BWXT's Hite also said the company expected to get between 35 and 60 percent of the contracts to downblend 200 metric tons of American uranium.
The DOE announced at the same time that a public workshop would be held a month later in Knoxville. The workshop would allow the public a forum to ask questions and comment on the environmental statement and downblend plans. A toll-free number was also provided for people to call with comments.
There was no mention of the Sapphire material.
BWXT finally disclosed it was involved in downblending Sapphire materials in December 1995. BWXT officials said at the time the company had won a $7.8 million contract "this fall" to work on the Sapphire material, "which had not been placed in a warhead and therefore not mixed with plutonium."
The mention of plutonium is important. BWXT's comments came as the company said it would not seek to downblend Russian nuclear materials because of the plutonium content in those materials. BWXT had spent years seeking contracts to downblend Russian nuclear materials and discussed this with the Russians in 1993 and 1994.
BWXT also reiterated its historical claim that it didn't have a license to possess plutonium and that there wasn't any at the plant. Neither statement was completely accurate.
Although the Sapphire material hadn't been in a warhead, it did contain plutonium.
BWXT did not disclose the Tennessee lawsuit and the environment questions raised there. It also did not say there was a copy of an Environmental Assessment for the Sapphire material available to the people living near the plant.
A BWXT manager also downplayed the downblending, comparing it to diluting Kool-Aid. "If you had some concentrated Kool-Aid solution and it tasted too strong, you pour some water into it. That's basically what we're doing."
The DOE was also falling short of full disclosure at this time.

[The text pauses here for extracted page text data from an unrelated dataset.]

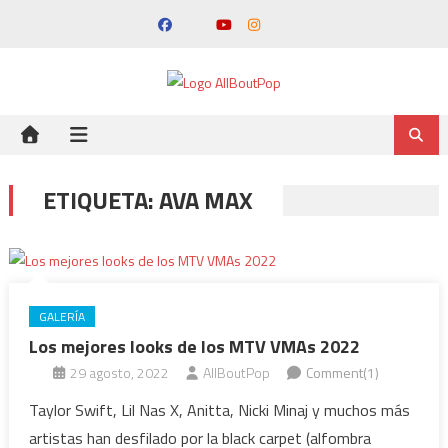
ETIQUETA:
AVA MAX
GALERÍA
Los mejores looks de los MTV VMAs 2022
29 agosto, 2022
AllBoutPop
Comment(1)
Taylor Swift, Lil Nas X, Anitta, Nicki Minaj y muchos más
artistas han desfilado por la black carpet (alfombra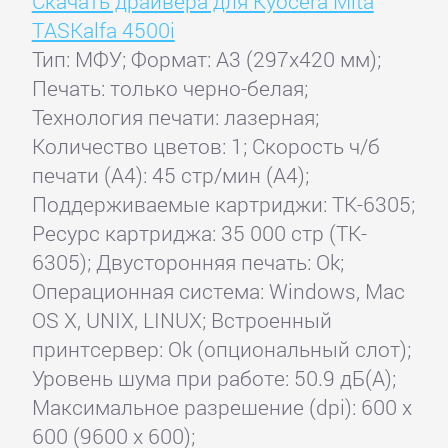
Скачать драйвера для Kyocera Mita
TASKalfa 4500i
Тип: МФУ; Формат: A3 (297x420 мм);
Печать: только черно-белая;
Технология печати: лазерная;
Количество цветов: 1; Скорость ч/б
печати (А4): 45 стр/мин (A4);
Поддерживаемые картриджи: TK-6305;
Ресурс картриджа: 35 000 стр (TK-
6305); Двусторонняя печать: Ok;
Операционная система: Windows, Mac
OS X, UNIX, LINUX; Встроенный
принтсервер: Ok (опциональный слот);
Уровень шума при работе: 50.9 дБ(А);
Максимальное разрешение (dpi): 600 x
600 (9600 x 600);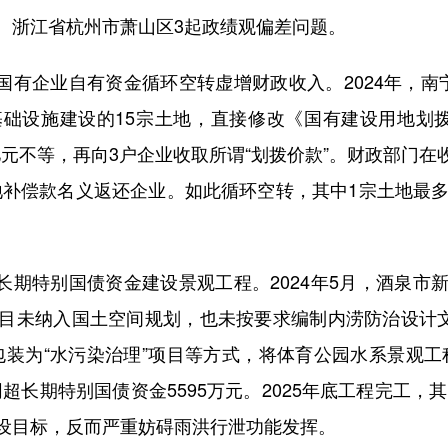
、浙江省杭州市萧山区3起政绩观偏差问题。
有企业自有资金循环空转虚增财政收入。2024年，南
础设施建设的15宗土地，直接修改《国有建设用地划
5亿元不等，再向3户企业收取所谓“划拨价款”。财政部门在
地补偿款名义返还企业。如此循环空转，其中1宗土地最多
期特别国债资金建设景观工程。2024年5月，酒泉市
目未纳入国土空间规划，也未按要求编制内涝防治设计文
目包装为“水污染治理”项目等方式，将体育公园水系景观
超长期特别国债资金5595万元。2025年底工程完工，其
设目标，反而严重妨碍雨洪行泄功能发挥。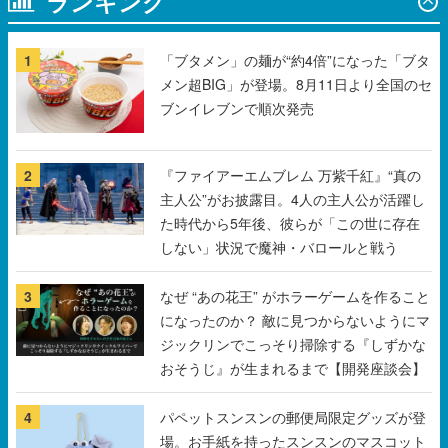
ランキング
1
「ブタメン」の麺が“約4倍”になった「ブタ
メン超BIG」が登場。8月11日より全国のセ
ブンイレブンで順次発売
2
『ファイアーエムブレム 万紫千紅』“真の
主人公”がお披露目。4人の主人公が活躍し
た時代から5年後、彼らが「この世に存在
しない」状況で魔神・バロールと戦う
3
なぜ “あの花王” がホラーゲームを作ること
になったのか？ 敵に見つからないようにマ
ジックリンでこっそり掃除する『しずかな
おそうじ』が生まれるまで【開発座談会】
4
パペットスンスンの郵便局限定グッズが登
場。お手紙を持ったスンスンのマスコット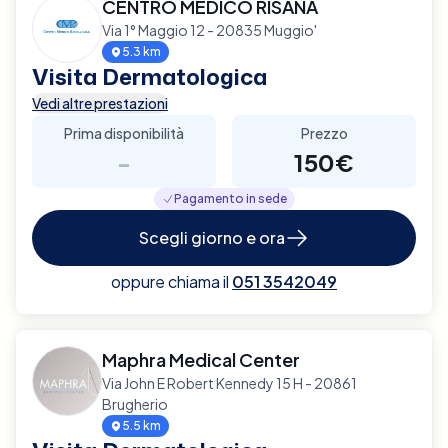
CENTRO MEDICO RISANA
Via 1° Maggio 12 - 20835 Muggio'
5.3 km
Visita Dermatologica
Vedi altre prestazioni
Prima disponibilità
Prezzo
-
150€
Pagamento in sede
Scegli giorno e ora
oppure chiama il
051 3542049
Maphra Medical Center
Via John E Robert Kennedy 15 H - 20861
Brugherio
5.5 km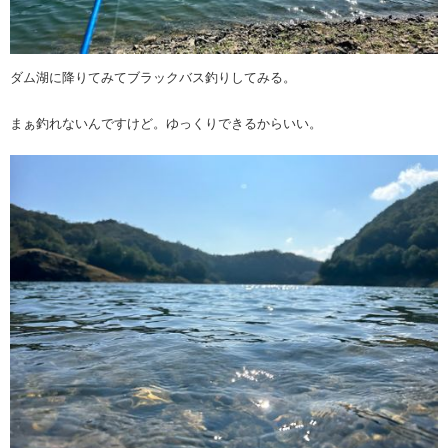
ダム湖に降りてみてブラックバス釣りしてみる。
まぁ釣れないんですけど。ゆっくりできるからいい。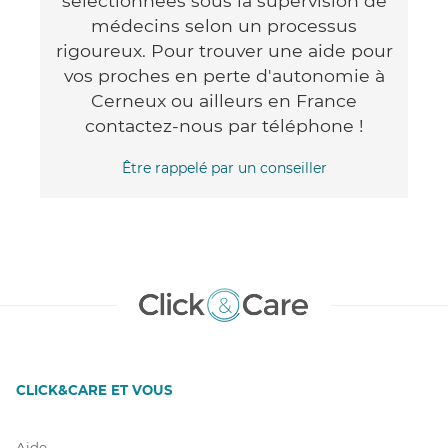
sélectionnées sous la supervision de
médecins selon un processus
rigoureux. Pour trouver une aide pour
vos proches en perte d'autonomie à
Cerneux ou ailleurs en France
contactez-nous par téléphone !
Être rappelé par un conseiller
CLICK&CARE ET VOUS
Aide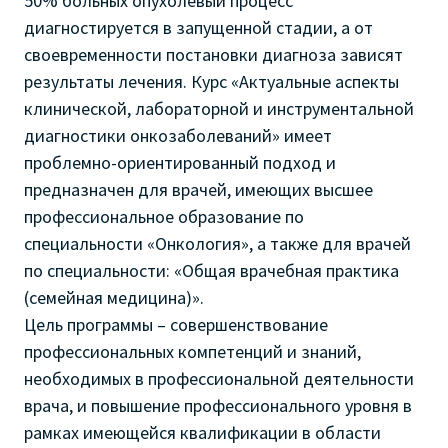
50% больных опухолевый процесс
диагностируется в запущенной стадии, а от
своевременности постановки диагноза зависят
результаты лечения. Курс «Актуальные аспекты
клинической, лабораторной и инструментальной
диагностики онкозаболеваний» имеет
проблемно-ориентированный подход и
предназначен для врачей, имеющих высшее
профессиональное образование по
специальности «Онкология», а также для врачей
по специальности: «Общая врачебная практика
(семейная медицина)».
Цель программы – совершенствование
профессиональных компетенций и знаний,
необходимых в профессиональной деятельности
врача, и повышение профессионального уровня в
рамках имеющейся квалификации в области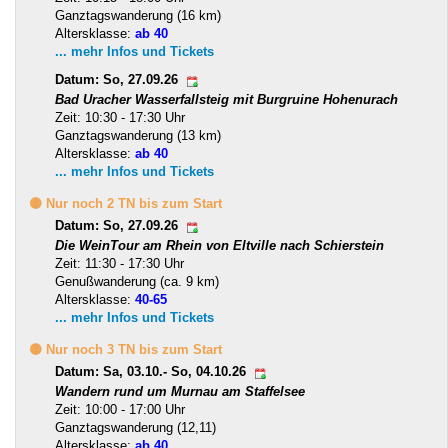
Ganztagswanderung (16 km)
Altersklasse:
ab 40
... mehr Infos und Tickets
Datum: So, 27.09.26
Bad Uracher Wasserfallsteig mit Burgruine Hohenurach
Zeit: 10:30 - 17:30 Uhr
Ganztagswanderung (13 km)
Altersklasse:
ab 40
... mehr Infos und Tickets
🟡 Nur noch 2 TN bis zum Start
Datum: So, 27.09.26
Die WeinTour am Rhein von Eltville nach Schierstein
Zeit: 11:30 - 17:30 Uhr
Genußwanderung (ca. 9 km)
Altersklasse:
40-65
... mehr Infos und Tickets
🟡 Nur noch 3 TN bis zum Start
Datum: Sa, 03.10.- So, 04.10.26
Wandern rund um Murnau am Staffelsee
Zeit: 10:00 - 17:00 Uhr
Ganztagswanderung (12,11)
Altersklasse:
ab 40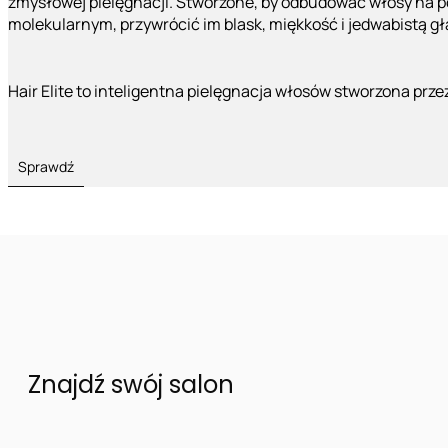
zmysłowej pielęgnacji. Stworzone, by odbudować włosy na 
molekularnym, przywrócić im blask, miękkość i jedwabistą g
Hair Elite to inteligentna pielęgnacja włosów stworzona prze
Sprawdź
Znajdź swój salon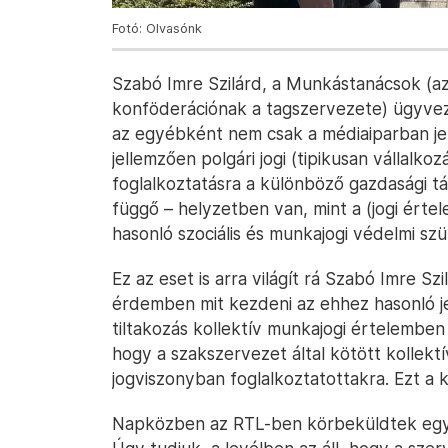
Fotó: Olvasónk
Szabó Imre Szilárd, a Munkástanácsok (
konföderációnak a tagszervezete) ügyvez
az egyébként nem csak a médiaiparban j
jellemzően polgári jogi (tipikusan vállalko
foglalkoztatásra a különböző gazdasági t
függő – helyzetben van, mint a (jogi ért
hasonló szociális és munkajogi védelmi szü
Ez az eset is arra világít rá Szabó Imre Sz
érdemben mit kezdeni az ehhez hasonló je
tiltakozás kollektív munkajogi értelembe
hogy a szakszervezet által kötött kollekt
jogviszonyban foglalkoztatottakra. Ezt a k
Napközben az RTL-ben körbeküldtek egy 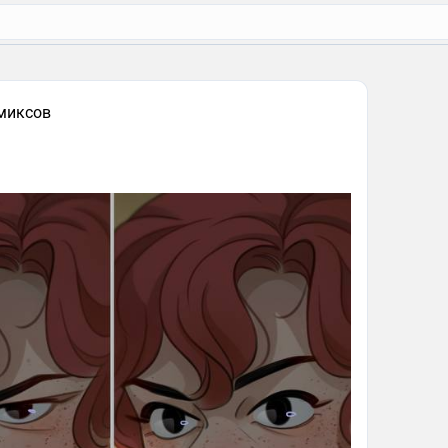
миксов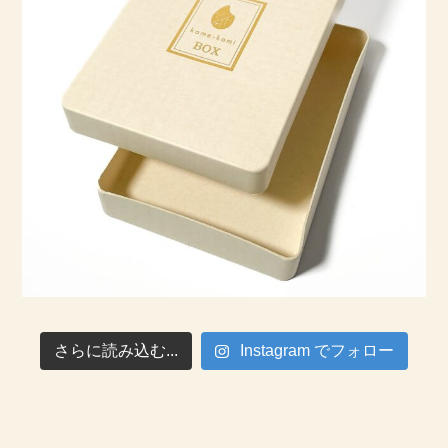
さらに読み込む...
Instagram でフォロー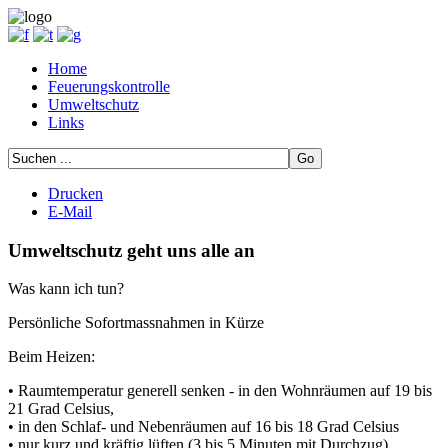
Home
Feuerungskontrolle
Umweltschutz
Links
Drucken
E-Mail
Umweltschutz geht uns alle an
Was kann ich tun?
Persönliche Sofortmassnahmen in Kürze
Beim Heizen:
• Raumtemperatur generell senken - in den Wohnräumen auf 19 bis
21 Grad Celsius,
• in den Schlaf- und Nebenräumen auf 16 bis 18 Grad Celsius
• nur kurz und kräftig lüften (3 bis 5 Minuten mit Durchzug)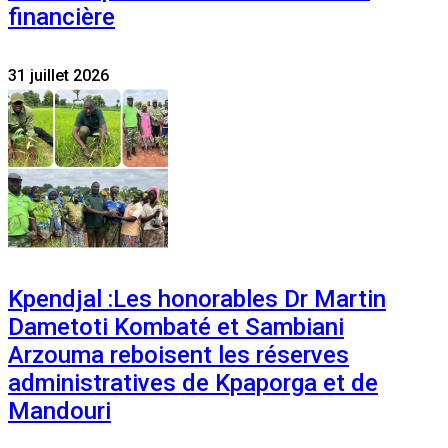
financière
31 juillet 2026
Kpendjal :Les honorables Dr Martin
Dametoti Kombaté et Sambiani
Arzouma reboisent les réserves
administratives de Kpaporga et de
Mandouri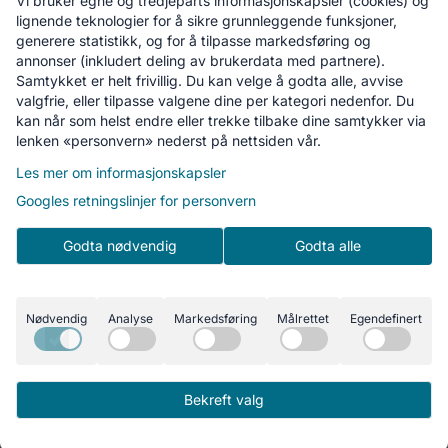
Vi bruker egne og tredjeparts informasjonskapsler (cookies) og
lignende teknologier for å sikre grunnleggende funksjoner,
generere statistikk, og for å tilpasse markedsføring og
annonser (inkludert deling av brukerdata med partnere).
Samtykket er helt frivillig. Du kan velge å godta alle, avvise
valgfrie, eller tilpasse valgene dine per kategori nedenfor. Du
Black & Decker 18V
kan når som helst endre eller trekke tilbake dine samtykker via
sirkelsag 140MM
lenken «personvern» nederst på nettsiden vår.
naken BDCCS18N
1.139,-
Les mer om informasjonskapsler
Kjøp
Googles retningslinjer for personvern
Godta nødvendig
Godta alle
Nødvendig
Analyse
Markedsføring
Målrettet
Egendefinert
Homestore.no
Bekreft valg
© 2026 Homestore.no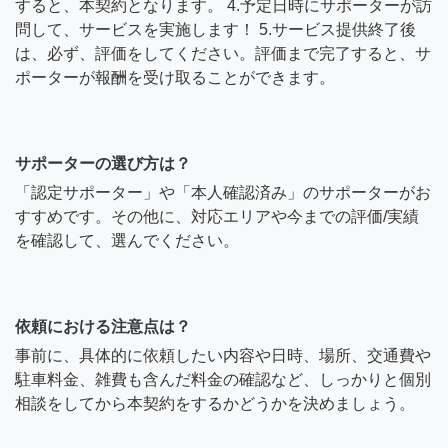
すると、本契約となります。 4.予定日時にサポーターが訪
問して、サービスを実施します！ 5.サービス提供終了後
は、必ず、評価をしてください。評価まで完了すると、サ
ポーターが報酬を受け取ることができます。
サポーターの選び方は？
「認定サポーター」や「本人確認済み」のサポーターがお
すすめです。その他に、対応エリアや今までの評価/実績
を確認して、選んでください。
依頼における注意点は？
事前に、具体的に依頼したい内容や日時、場所、交通費や
駐車料金、雑費も含んだ料金の確認など、しっかりと個別
相談をしてから本契約をするかどうかを決めましょう。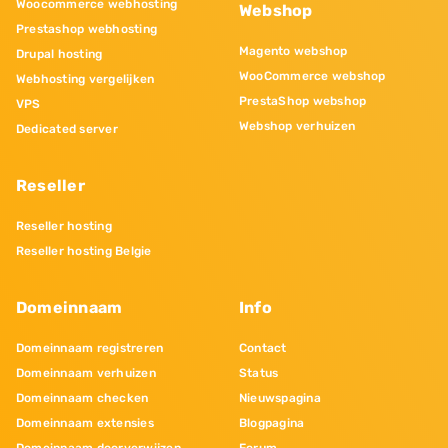
Woocommerce webhosting
Webshop
Prestashop webhosting
Magento webshop
Drupal hosting
WooCommerce webshop
Webhosting vergelijken
PrestaShop webshop
VPS
Webshop verhuizen
Dedicated server
Reseller
Reseller hosting
Reseller hosting Belgie
Domeinnaam
Info
Domeinnaam registreren
Contact
Domeinnaam verhuizen
Status
Domeinnaam checken
Nieuwspagina
Domeinnaam extensies
Blogpagina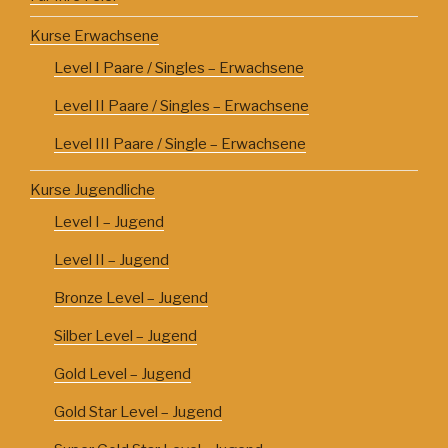
Kurse Erwachsene
Level I Paare / Singles – Erwachsene
Level II Paare / Singles – Erwachsene
Level III Paare / Single – Erwachsene
Kurse Jugendliche
Level I – Jugend
Level II – Jugend
Bronze Level – Jugend
Silber Level – Jugend
Gold Level – Jugend
Gold Star Level – Jugend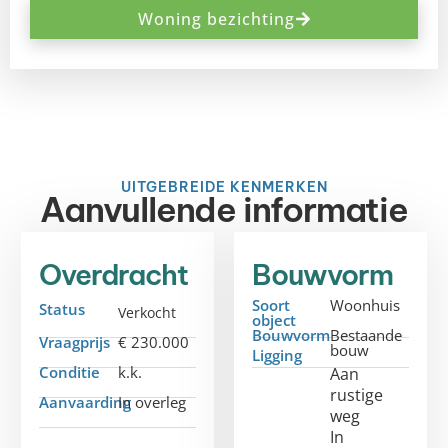
Woning bezichting
UITGEBREIDE KENMERKEN
Aanvullende informatie
Overdracht
Bouwvorm
Soort
Woonhuis
Status
Verkocht
object
Bouwvorm
Bestaande
Vraagprijs
€ 230.000
bouw
Ligging
Conditie
k.k.
Aan
rustige
Aanvaarding
In overleg
weg
In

DOE official Bert Stevenson said most inquiries made through the DOE hotline dealt with "concerns about the cost ... some questions about safety, but no claims that diluting the uranium poses a danger."
But the report on comments to the DOE hotline showed people did raise concerns about effects on the environment, people and animals. Many had also called seeking more information.
"I am very much opposed of the plan to bring uranium into Lynchburg through B&W, which will drop the value of our property and also cause an extra added risk that we don't need," said Gary Condon of Lynchburg.
Peter Alexander of Lynchburg was among those wanting to know why a public workshop wasn't held at Lynchburg.